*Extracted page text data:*
· · ·

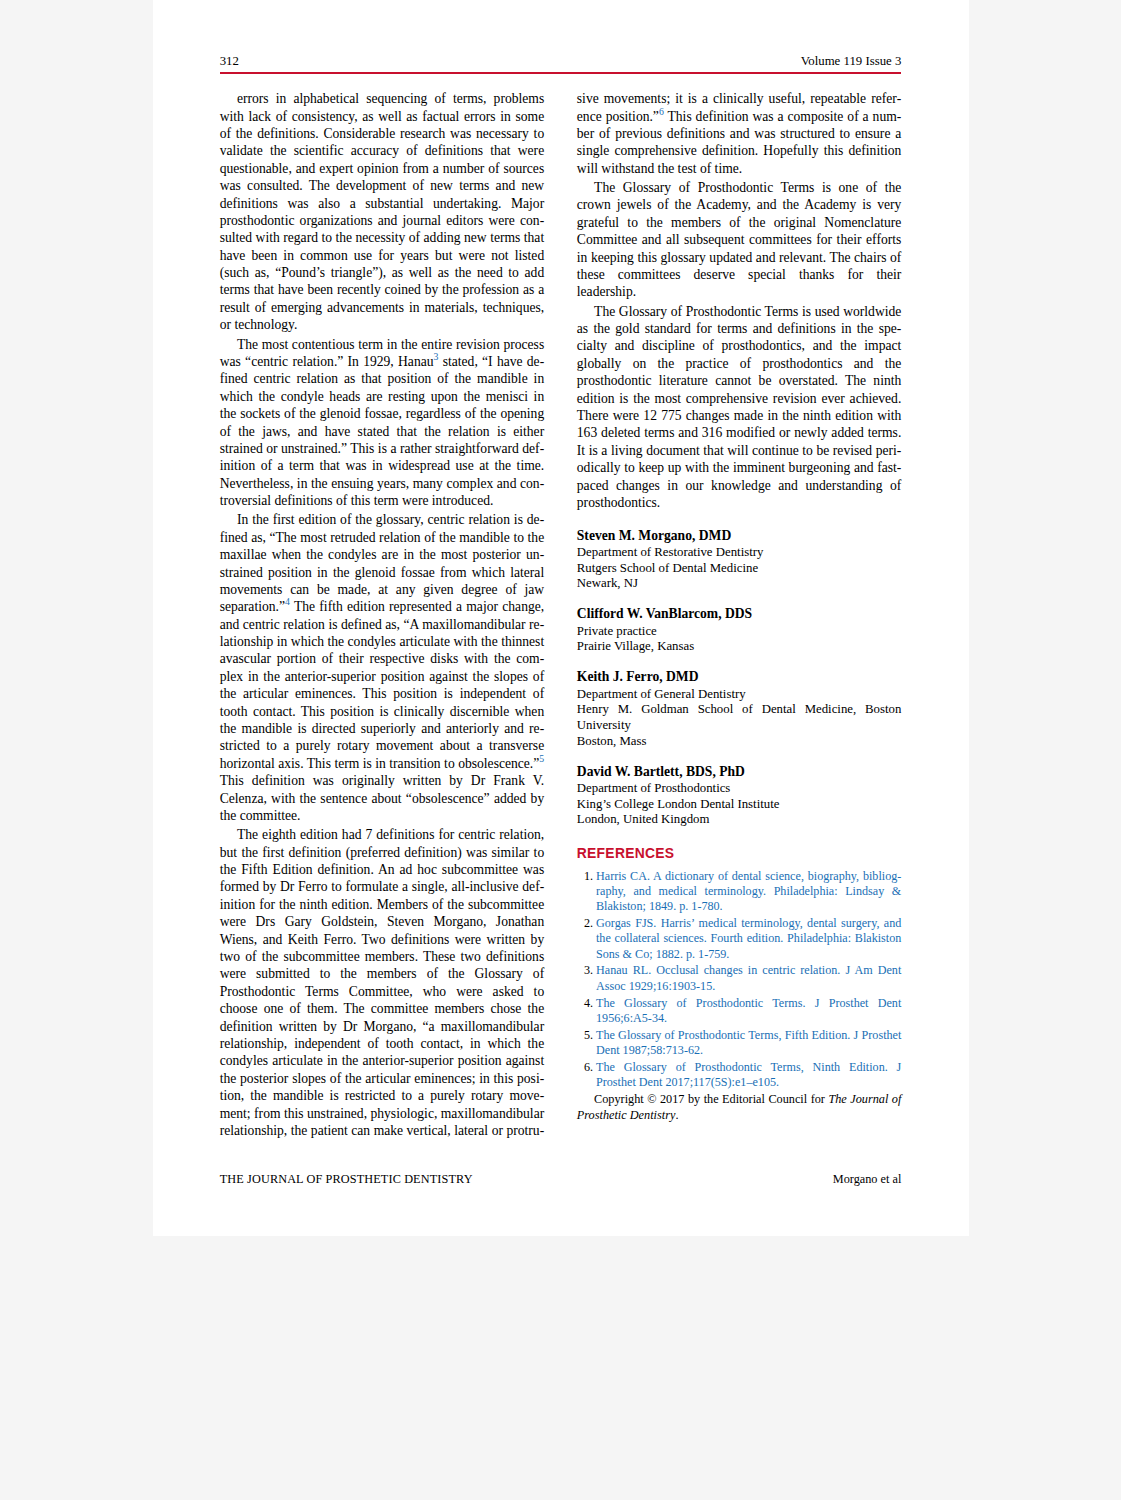312 Volume 119 Issue 3
errors in alphabetical sequencing of terms, problems with lack of consistency, as well as factual errors in some of the definitions. Considerable research was necessary to validate the scientific accuracy of definitions that were questionable, and expert opinion from a number of sources was consulted. The development of new terms and new definitions was also a substantial undertaking. Major prosthodontic organizations and journal editors were consulted with regard to the necessity of adding new terms that have been in common use for years but were not listed (such as, “Pound’s triangle”), as well as the need to add terms that have been recently coined by the profession as a result of emerging advancements in materials, techniques, or technology.
The most contentious term in the entire revision process was “centric relation.” In 1929, Hanau3 stated, “I have defined centric relation as that position of the mandible in which the condyle heads are resting upon the menisci in the sockets of the glenoid fossae, regardless of the opening of the jaws, and have stated that the relation is either strained or unstrained.” This is a rather straightforward definition of a term that was in widespread use at the time. Nevertheless, in the ensuing years, many complex and controversial definitions of this term were introduced.
In the first edition of the glossary, centric relation is defined as, “The most retruded relation of the mandible to the maxillae when the condyles are in the most posterior unstrained position in the glenoid fossae from which lateral movements can be made, at any given degree of jaw separation.”4 The fifth edition represented a major change, and centric relation is defined as, “A maxillomandibular relationship in which the condyles articulate with the thinnest avascular portion of their respective disks with the complex in the anterior-superior position against the slopes of the articular eminences. This position is independent of tooth contact. This position is clinically discernible when the mandible is directed superiorly and anteriorly and restricted to a purely rotary movement about a transverse horizontal axis. This term is in transition to obsolescence.”5 This definition was originally written by Dr Frank V. Celenza, with the sentence about “obsolescence” added by the committee.
The eighth edition had 7 definitions for centric relation, but the first definition (preferred definition) was similar to the Fifth Edition definition. An ad hoc subcommittee was formed by Dr Ferro to formulate a single, all-inclusive definition for the ninth edition. Members of the subcommittee were Drs Gary Goldstein, Steven Morgano, Jonathan Wiens, and Keith Ferro. Two definitions were written by two of the subcommittee members. These two definitions were submitted to the members of the Glossary of Prosthodontic Terms Committee, who were asked to choose one of them. The committee members chose the definition written by Dr Morgano, “a maxillomandibular relationship, independent of tooth contact, in which the condyles articulate in the anterior-superior position against the posterior slopes of the articular eminences; in this position, the mandible is restricted to a purely rotary movement; from this unstrained, physiologic, maxillomandibular relationship, the patient can make vertical, lateral or protrusive movements; it is a clinically useful, repeatable reference position.”6 This definition was a composite of a number of previous definitions and was structured to ensure a single comprehensive definition. Hopefully this definition will withstand the test of time.
The Glossary of Prosthodontic Terms is one of the crown jewels of the Academy, and the Academy is very grateful to the members of the original Nomenclature Committee and all subsequent committees for their efforts in keeping this glossary updated and relevant. The chairs of these committees deserve special thanks for their leadership.
The Glossary of Prosthodontic Terms is used worldwide as the gold standard for terms and definitions in the specialty and discipline of prosthodontics, and the impact globally on the practice of prosthodontics and the prosthodontic literature cannot be overstated. The ninth edition is the most comprehensive revision ever achieved. There were 12 775 changes made in the ninth edition with 163 deleted terms and 316 modified or newly added terms. It is a living document that will continue to be revised periodically to keep up with the imminent burgeoning and fast-paced changes in our knowledge and understanding of prosthodontics.
Steven M. Morgano, DMD
Department of Restorative Dentistry
Rutgers School of Dental Medicine
Newark, NJ
Clifford W. VanBlarcom, DDS
Private practice
Prairie Village, Kansas
Keith J. Ferro, DMD
Department of General Dentistry
Henry M. Goldman School of Dental Medicine, Boston University
Boston, Mass
David W. Bartlett, BDS, PhD
Department of Prosthodontics
King’s College London Dental Institute
London, United Kingdom
REFERENCES
Harris CA. A dictionary of dental science, biography, bibliography, and medical terminology. Philadelphia: Lindsay & Blakiston; 1849. p. 1-780.
Gorgas FJS. Harris’ medical terminology, dental surgery, and the collateral sciences. Fourth edition. Philadelphia: Blakiston Sons & Co; 1882. p. 1-759.
Hanau RL. Occlusal changes in centric relation. J Am Dent Assoc 1929;16:1903-15.
The Glossary of Prosthodontic Terms. J Prosthet Dent 1956;6:A5-34.
The Glossary of Prosthodontic Terms, Fifth Edition. J Prosthet Dent 1987;58:713-62.
The Glossary of Prosthodontic Terms, Ninth Edition. J Prosthet Dent 2017;117(5S):e1–e105.
Copyright © 2017 by the Editorial Council for The Journal of Prosthetic Dentistry.
The Journal of Prosthetic Dentistry Morgano et al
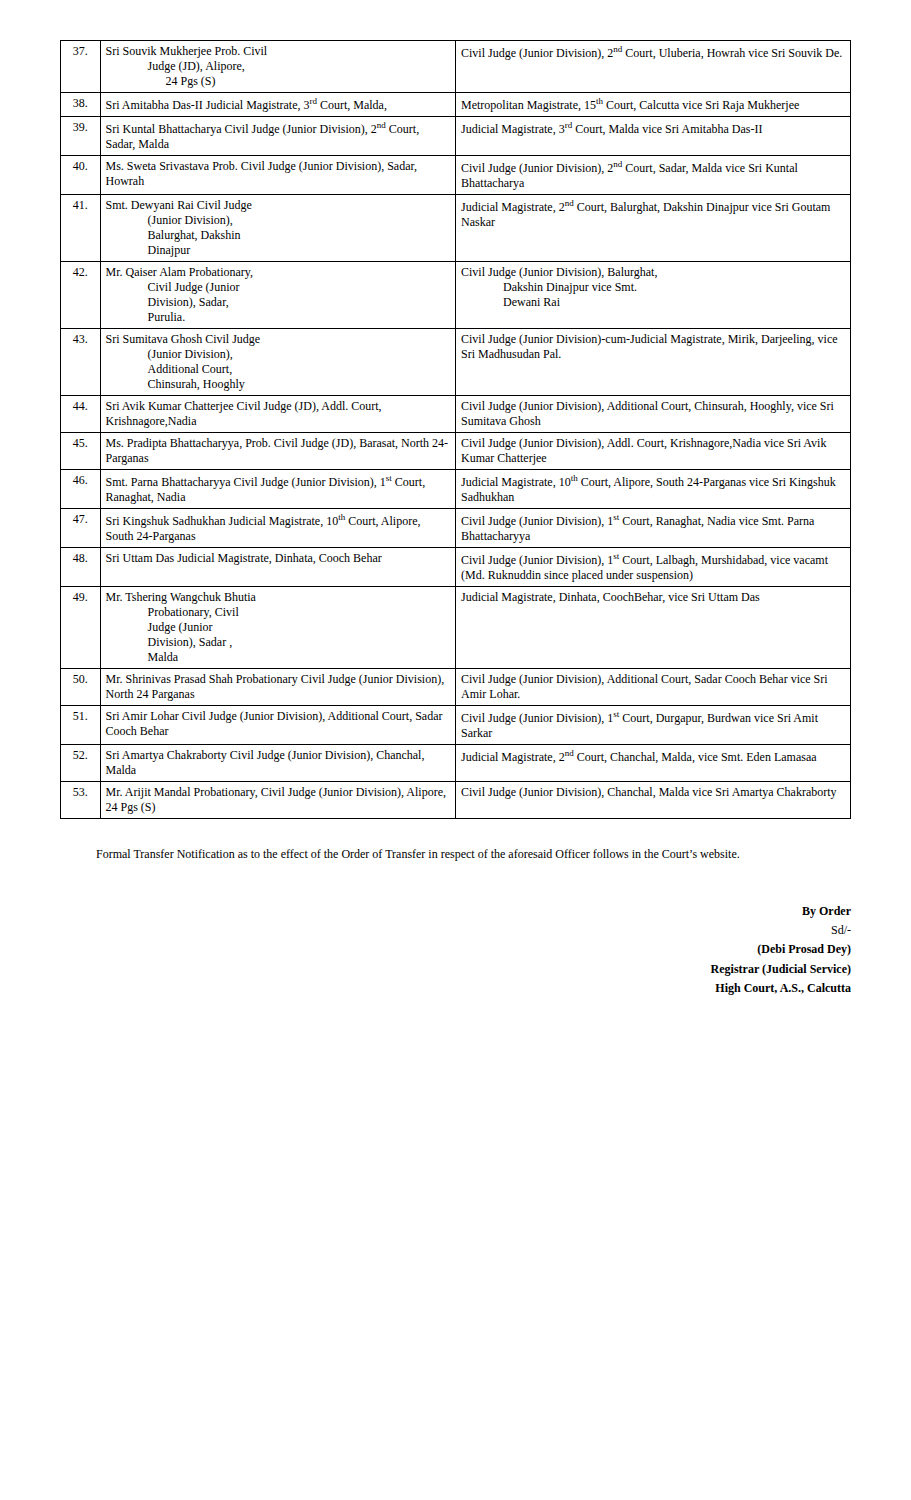| 37. | Sri Souvik Mukherjee Prob. Civil Judge (JD), Alipore, 24 Pgs (S) | Civil Judge (Junior Division), 2 nd Court, Uluberia, Howrah vice Sri Souvik De. |
| 38. | Sri Amitabha Das-II Judicial Magistrate, 3 rd Court, Malda, | Metropolitan Magistrate, 15 th Court, Calcutta vice Sri Raja Mukherjee |
| 39. | Sri Kuntal Bhattacharya Civil Judge (Junior Division), 2 nd Court, Sadar, Malda | Judicial Magistrate, 3 rd Court, Malda vice Sri Amitabha Das-II |
| 40. | Ms. Sweta Srivastava Prob. Civil Judge (Junior Division), Sadar, Howrah | Civil Judge (Junior Division), 2 nd Court, Sadar, Malda vice Sri Kuntal Bhattacharya |
| 41. | Smt. Dewyani Rai Civil Judge (Junior Division), Balurghat, Dakshin Dinajpur | Judicial Magistrate, 2 nd Court, Balurghat, Dakshin Dinajpur vice Sri Goutam Naskar |
| 42. | Mr. Qaiser Alam Probationary, Civil Judge (Junior Division), Sadar, Purulia. | Civil Judge (Junior Division), Balurghat, Dakshin Dinajpur vice Smt. Dewani Rai |
| 43. | Sri Sumitava Ghosh Civil Judge (Junior Division), Additional Court, Chinsurah, Hooghly | Civil Judge (Junior Division)-cum-Judicial Magistrate, Mirik, Darjeeling, vice Sri Madhusudan Pal. |
| 44. | Sri Avik Kumar Chatterjee Civil Judge (JD), Addl. Court, Krishnagore,Nadia | Civil Judge (Junior Division), Additional Court, Chinsurah, Hooghly, vice Sri Sumitava Ghosh |
| 45. | Ms. Pradipta Bhattacharyya, Prob. Civil Judge (JD), Barasat, North 24-Parganas | Civil Judge (Junior Division), Addl. Court, Krishnagore,Nadia vice Sri Avik Kumar Chatterjee |
| 46. | Smt. Parna Bhattacharyya Civil Judge (Junior Division), 1 st Court, Ranaghat, Nadia | Judicial Magistrate, 10 th Court, Alipore, South 24-Parganas vice Sri Kingshuk Sadhukhan |
| 47. | Sri Kingshuk Sadhukhan Judicial Magistrate, 10 th Court, Alipore, South 24-Parganas | Civil Judge (Junior Division), 1 st Court, Ranaghat, Nadia vice Smt. Parna Bhattacharyya |
| 48. | Sri Uttam Das Judicial Magistrate, Dinhata, Cooch Behar | Civil Judge (Junior Division), 1 st Court, Lalbagh, Murshidabad, vice vacamt (Md. Ruknuddin since placed under suspension) |
| 49. | Mr. Tshering Wangchuk Bhutia Probationary, Civil Judge (Junior Division), Sadar , Malda | Judicial Magistrate, Dinhata, CoochBehar, vice Sri Uttam Das |
| 50. | Mr. Shrinivas Prasad Shah Probationary Civil Judge (Junior Division), North 24 Parganas | Civil Judge (Junior Division), Additional Court, Sadar Cooch Behar vice Sri Amir Lohar. |
| 51. | Sri Amir Lohar Civil Judge (Junior Division), Additional Court, Sadar Cooch Behar | Civil Judge (Junior Division), 1 st Court, Durgapur, Burdwan vice Sri Amit Sarkar |
| 52. | Sri Amartya Chakraborty Civil Judge (Junior Division), Chanchal, Malda | Judicial Magistrate, 2 nd Court, Chanchal, Malda, vice Smt. Eden Lamasaa |
| 53. | Mr. Arijit Mandal Probationary, Civil Judge (Junior Division), Alipore, 24 Pgs (S) | Civil Judge (Junior Division), Chanchal, Malda vice Sri Amartya Chakraborty |
Formal Transfer Notification as to the effect of the Order of Transfer in respect of the aforesaid Officer follows in the Court’s website.
By Order
Sd/-
(Debi Prosad Dey)
Registrar (Judicial Service)
High Court, A.S., Calcutta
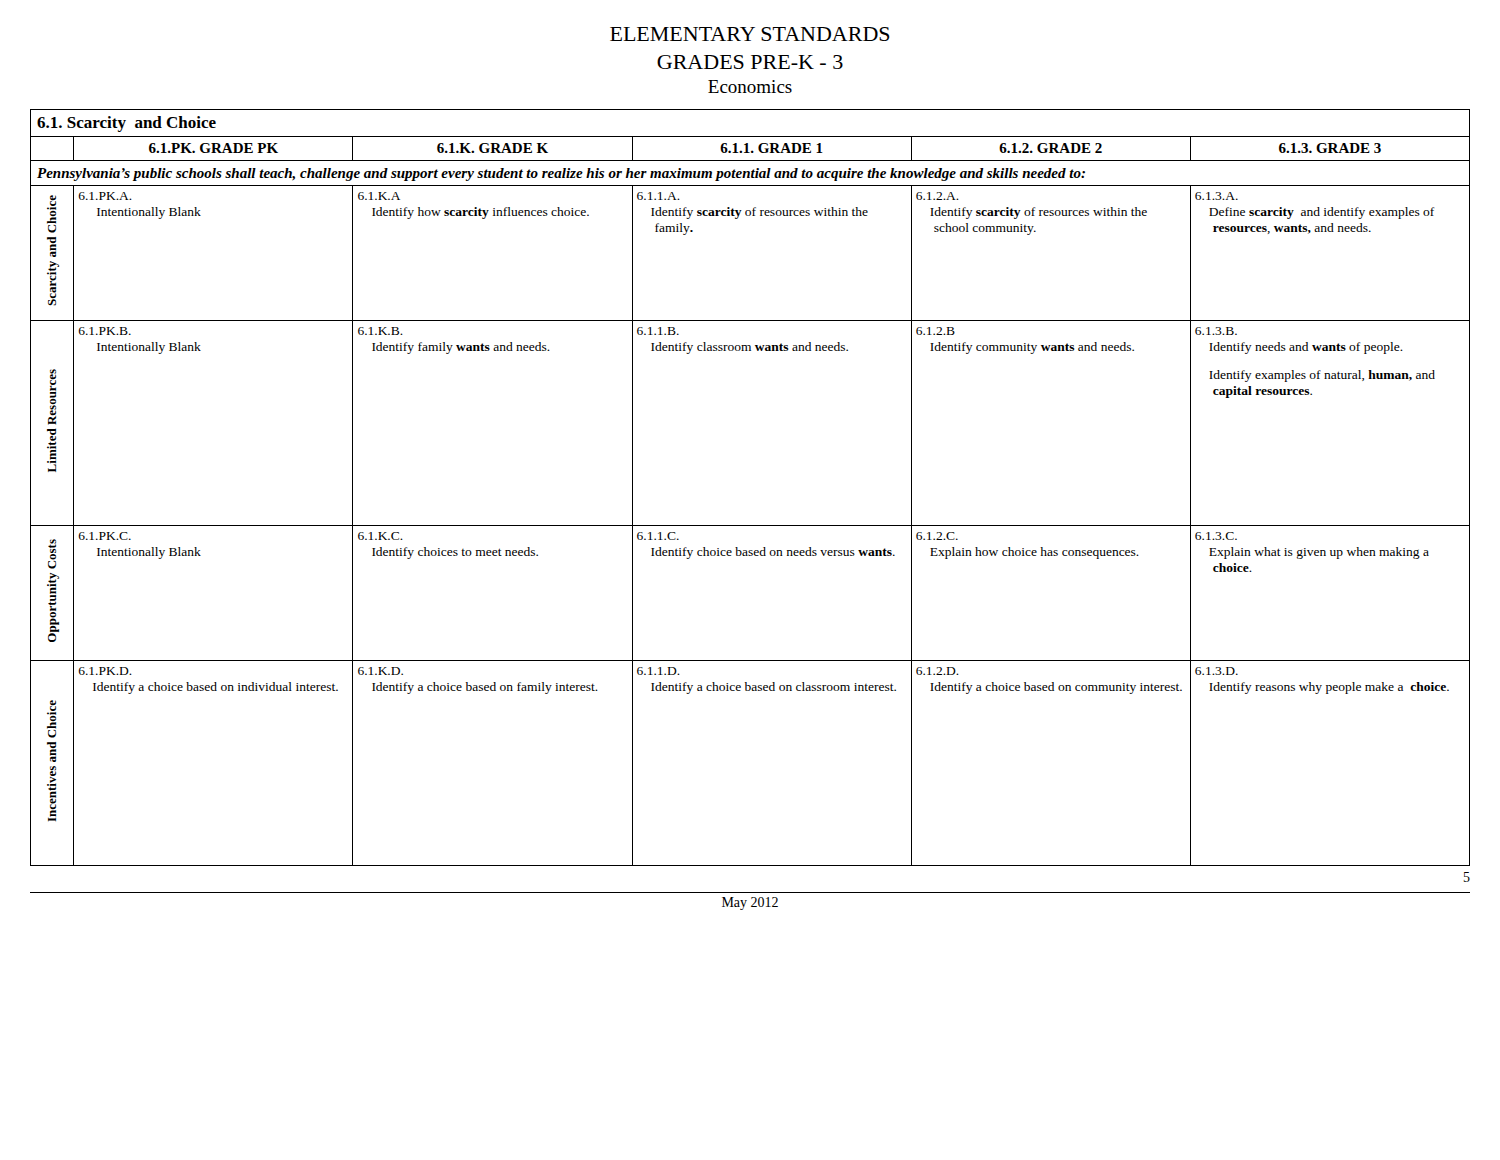ELEMENTARY STANDARDS
GRADES PRE-K - 3
Economics
| 6.1. Scarcity and Choice |
| | 6.1.PK. GRADE PK | 6.1.K. GRADE K | 6.1.1. GRADE 1 | 6.1.2. GRADE 2 | 6.1.3. GRADE 3 |
| Pennsylvania’s public schools shall teach, challenge and support every student to realize his or her maximum potential and to acquire the knowledge and skills needed to: |
| Scarcity and Choice | 6.1.PK.A. Intentionally Blank | 6.1.K.A Identify how scarcity influences choice. | 6.1.1.A. Identify scarcity of resources within the family . | 6.1.2.A. Identify scarcity of resources within the school community. | 6.1.3.A. Define scarcity and identify examples of resources , wants, and needs. |
| Limited Resources | 6.1.PK.B. Intentionally Blank | 6.1.K.B. Identify family wants and needs. | 6.1.1.B. Identify classroom wants and needs. | 6.1.2.B Identify community wants and needs. | 6.1.3.B. Identify needs and wants of people. Identify examples of natural, human, and capital resources . |
| Opportunity Costs | 6.1.PK.C. Intentionally Blank | 6.1.K.C. Identify choices to meet needs. | 6.1.1.C. Identify choice based on needs versus wants . | 6.1.2.C. Explain how choice has consequences. | 6.1.3.C. Explain what is given up when making a choice . |
| Incentives and Choice | 6.1.PK.D. Identify a choice based on individual interest. | 6.1.K.D. Identify a choice based on family interest. | 6.1.1.D. Identify a choice based on classroom interest. | 6.1.2.D. Identify a choice based on community interest. | 6.1.3.D. Identify reasons why people make a choice . |
5
May 2012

· · ·

*EXERCISE INSTRUCTIONS:*
The lines to set down run from the line with "Private practice" up to and including the line with "Kuntal Bhattacharya |" in the entries above. Reproduce them exactly, with no pictures.

*EXERCISE OUTPUT:*
Private practice
Prairie Village, Kansas
Keith J. Ferro, DMD
Department of General Dentistry
Henry M. Goldman School of Dental Medicine, Boston University
Boston, Mass
David W. Bartlett, BDS, PhD
Department of Prosthodontics
King’s College London Dental Institute
London, United Kingdom
REFERENCES
Harris CA. A dictionary of dental science, biography, bibliography, and medical terminology. Philadelphia: Lindsay & Blakiston; 1849. p. 1-780.
Gorgas FJS. Harris’ medical terminology, dental surgery, and the collateral sciences. Fourth edition. Philadelphia: Blakiston Sons & Co; 1882. p. 1-759.
Hanau RL. Occlusal changes in centric relation. J Am Dent Assoc 1929;16:1903-15.
The Glossary of Prosthodontic Terms. J Prosthet Dent 1956;6:A5-34.
The Glossary of Prosthodontic Terms, Fifth Edition. J Prosthet Dent 1987;58:713-62.
The Glossary of Prosthodontic Terms, Ninth Edition. J Prosthet Dent 2017;117(5S):e1–e105.
Copyright © 2017 by the Editorial Council for The Journal of Prosthetic Dentistry.
The Journal of Prosthetic Dentistry Morgano et al
| 37. | Sri Souvik Mukherjee Prob. Civil Judge (JD), Alipore, 24 Pgs (S) | Civil Judge (Junior Division), 2 nd Court, Uluberia, Howrah vice Sri Souvik De. |
| 38. | Sri Amitabha Das-II Judicial Magistrate, 3 rd Court, Malda, | Metropolitan Magistrate, 15 th Court, Calcutta vice Sri Raja Mukherjee |
| 39. | Sri Kuntal Bhattacharya Civil Judge (Junior Division), 2 nd Court, Sadar, Malda | Judicial Magistrate, 3 rd Court, Malda vice Sri Amitabha Das-II |
| 40. | Ms. Sweta Srivastava Prob. Civil Judge (Junior Division), Sadar, Howrah | Civil Judge (Junior Division), 2 nd Court, Sadar, Malda vice Sri Kuntal Bhattacharya |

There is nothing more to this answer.